Carol Phillips, OAA, MAIBC, AAA, NSAA, FRAIC, LEED AP is a partner at Toronto-based Moriyama & Teshima Architects, and the design leader for many of the firm’s most innovative and valued projects. Carol is a graduate of the University of Waterloo and regularly lectures, teaches, and serves as critic at various Schools of Architecture, including leading graduate studios at Ryerson University and at the Daniels School of Architecture, Landscape, and Design. Carol sits on the design review panel for projects in the City of Markham and with the Toronto Community Housing Corporation, and is on the advisory committee of Building Equity in Architecture’s Toronto chapter.
Carol’s drive to connect communities to nature through sustainable innovation is matched by her focus to connect people to each other through beautiful, welcoming spaces. She strongly believes that there is an intersection between our respect for the planet and our respect for each other. Her designs for such projects as the U of T Multifaith Centre and the Government of Canada Welcome Centre on Parliament Hill exemplify her commitment to excellence in inclusive design, and have been recognized with national and international design awards. She is committed to finding sustainable solutions in design towards our collective low-carbon future, and is currently leading several of the firm’s mass timber designs. To achieve excellence, she is focused on a collaborative approach to design, beginning with an understanding of community and context. At various scales, her award-winning designs are grounded in ideas specific to place, executed with strong material presence and craft.

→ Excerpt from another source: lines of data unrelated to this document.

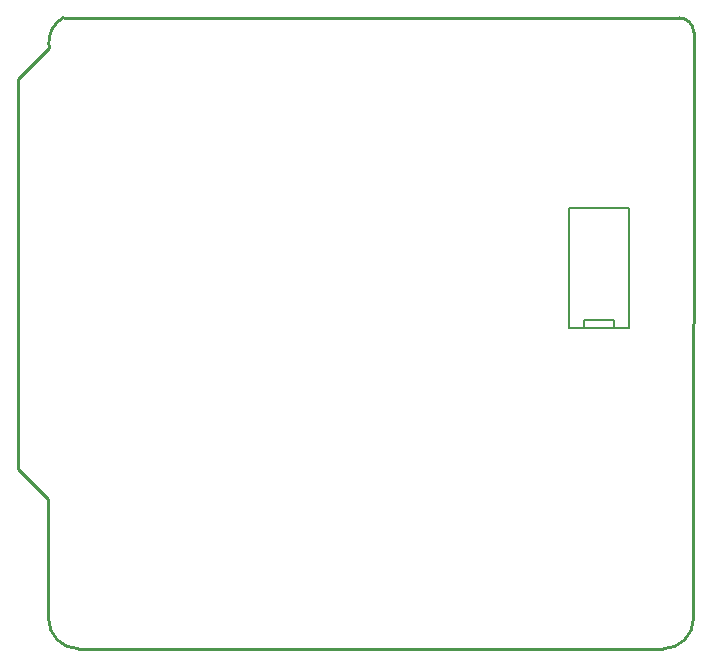
<source format=gm1>
G04*
G04 #@! TF.GenerationSoftware,Altium Limited,Altium Designer,21.3.2 (30)*
G04*
G04 Layer_Color=16711935*
%FSTAX24Y24*%
%MOIN*%
G70*
G04*
G04 #@! TF.SameCoordinates,A58ECD2F-0E49-4CC9-AAE6-1995A15C2F52*
G04*
G04*
G04 #@! TF.FilePolarity,Positive*
G04*
G01*
G75*
%ADD11C,0.0100*%
%ADD12C,0.0080*%
D11*
X057504Y040351D02*
G03*
X057031Y040824I-000472J0D01*
G01*
X0565Y0198D02*
G03*
X0575Y0208I0J001D01*
G01*
X036D02*
G03*
X037Y0198I001J0D01*
G01*
X036489Y040834D02*
G03*
X036011Y039918I000487J-000837D01*
G01*
X036008Y039808D02*
Y03991D01*
X037Y0198D02*
X0565D01*
X0575Y0208D02*
X057504Y040351D01*
X03652Y040824D02*
X057071D01*
X036Y0208D02*
Y0248D01*
X035Y0258D02*
X036Y0248D01*
X035Y0258D02*
Y0388D01*
X036008Y039808D01*
D12*
X05335Y0305D02*
X05535D01*
Y0345D01*
X05335D02*
X05535D01*
X05335Y0305D02*
Y0345D01*
X05485Y0305D02*
Y03075D01*
X05385D02*
X05485D01*
X05385Y0305D02*
Y03075D01*
M02*

</source>
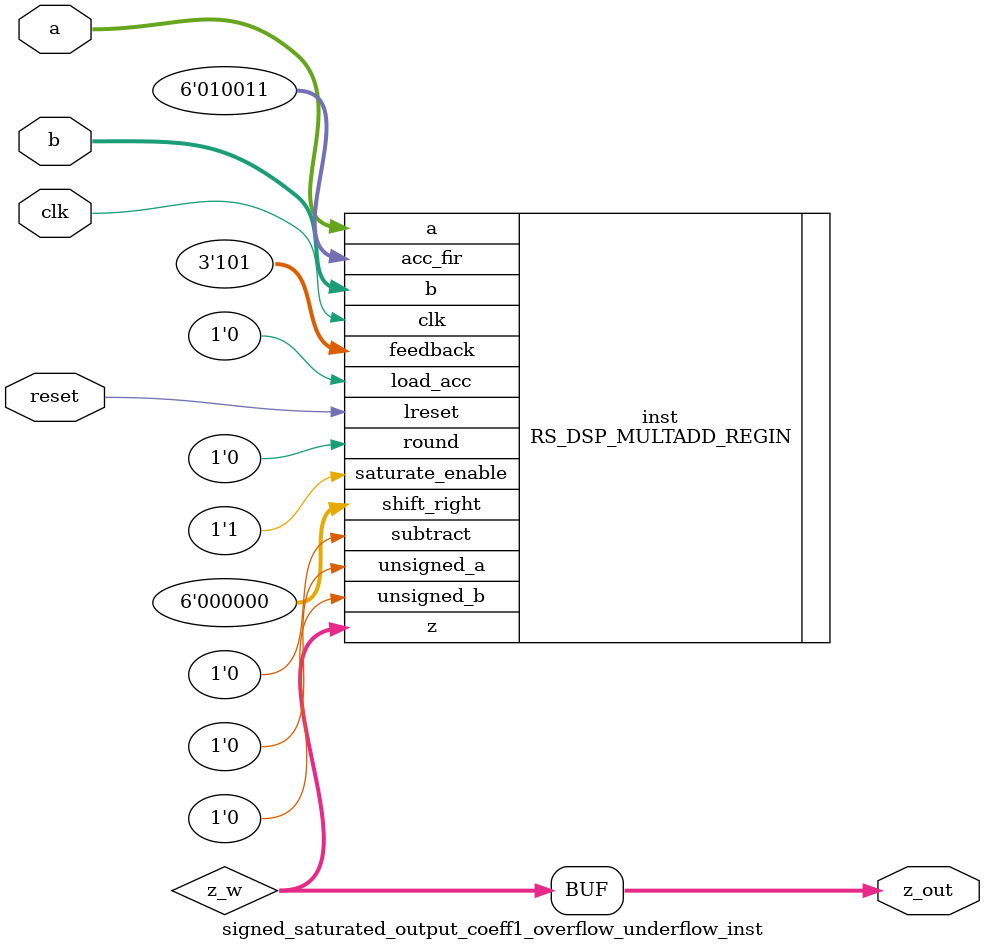
<source format=v>
module signed_saturated_output_coeff1_overflow_underflow_inst(
	input  wire [19:0] a,
    input  wire [17:0] b,
	input wire clk, reset,
    output wire [37:0] z_out
    );

    parameter [79:0] MODE_BITS = 80'h000007ffff0000000000;
    
    wire [37:0] z_w;
	RS_DSP_MULTADD_REGIN #(
    .MODE_BITS(80'h000007ffff0000000000)) 
        inst(.a(a), .b(b), .z(z_w), .clk(clk), .lreset(reset), .load_acc(1'b0), .feedback(3'd5), .acc_fir(6'd19), .unsigned_a(1'b0), .unsigned_b(1'b0), .saturate_enable(1'b1), .shift_right(6'd0), .round(1'b0), .subtract(1'b0));
	
    assign z_out = z_w;

endmodule
</source>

Alfred Waugh, Architect AIBC, OAA, MRAIC, LEED AP is principal and founder of Vancouver-based Formline. He is the designer of the Indian Residential School History and Dialogue Centre at the University of British Columbia in Vancouver. He has also been selected to design Saskatoon’s Central Library with Chevalier Morales and Architecture49 and the University of Toronto’s Indigenous House with LGA Architectural Partners.
Waugh is part of the Fond Du Lac Denesuline First Nation in Northern Saskatchewan. Waugh has built his reputation on consulting with Indigenous communities to understand their needs and wisdom, and translating this knowledge into an inherently sustainable design that is respectful of its place, use of materials and local culture.
Waugh’s work was featured in the 2018 Venice Biennale exhibition Unceded, and he was named in Maclean’s 2021 Power List of 50 Canadians who are leading the country through a period of transformative change.
For the Photo Awards of Excellence, the three core jurors will be joined by James Brittain.
James Brittain is an award-winning photographer working from studios in Montreal, Canada and London, UK. He studied the history of art and English at the University of Leeds in the UK, before going on to study photography at the London College of Printing.
Brittain has 20 years of commissioned experience in the field of architecture, and his pictures are widely published in books and magazines around the world. He uses his commissioned work to support his own photographic practice exploring ideas around the human experience of the built environment. He’s been the principal photographer on a number of recent books about architecture, including a coffee table monograph about the work of Canada’s MacKay-Lyons Sweetapple Architects (Thames and Hudson), and a new volume on the art and architecture of the UK’s Kensington Palace (Yale University Press). Brittain’s work has been exhibited at the Architectural Association Gallery in London, UK, and at the Contact Photography Festival in Toronto, Canada.
For 54 years, the Canadian Architect Awards of Excellence have recognized design excellence in future projects. This is also the 4th year of our Photo Awards of Excellence, marking the best recent photographs of Canadian buildings. This year’s deadline for submissions to both programs is Thursday, September 16, 2021.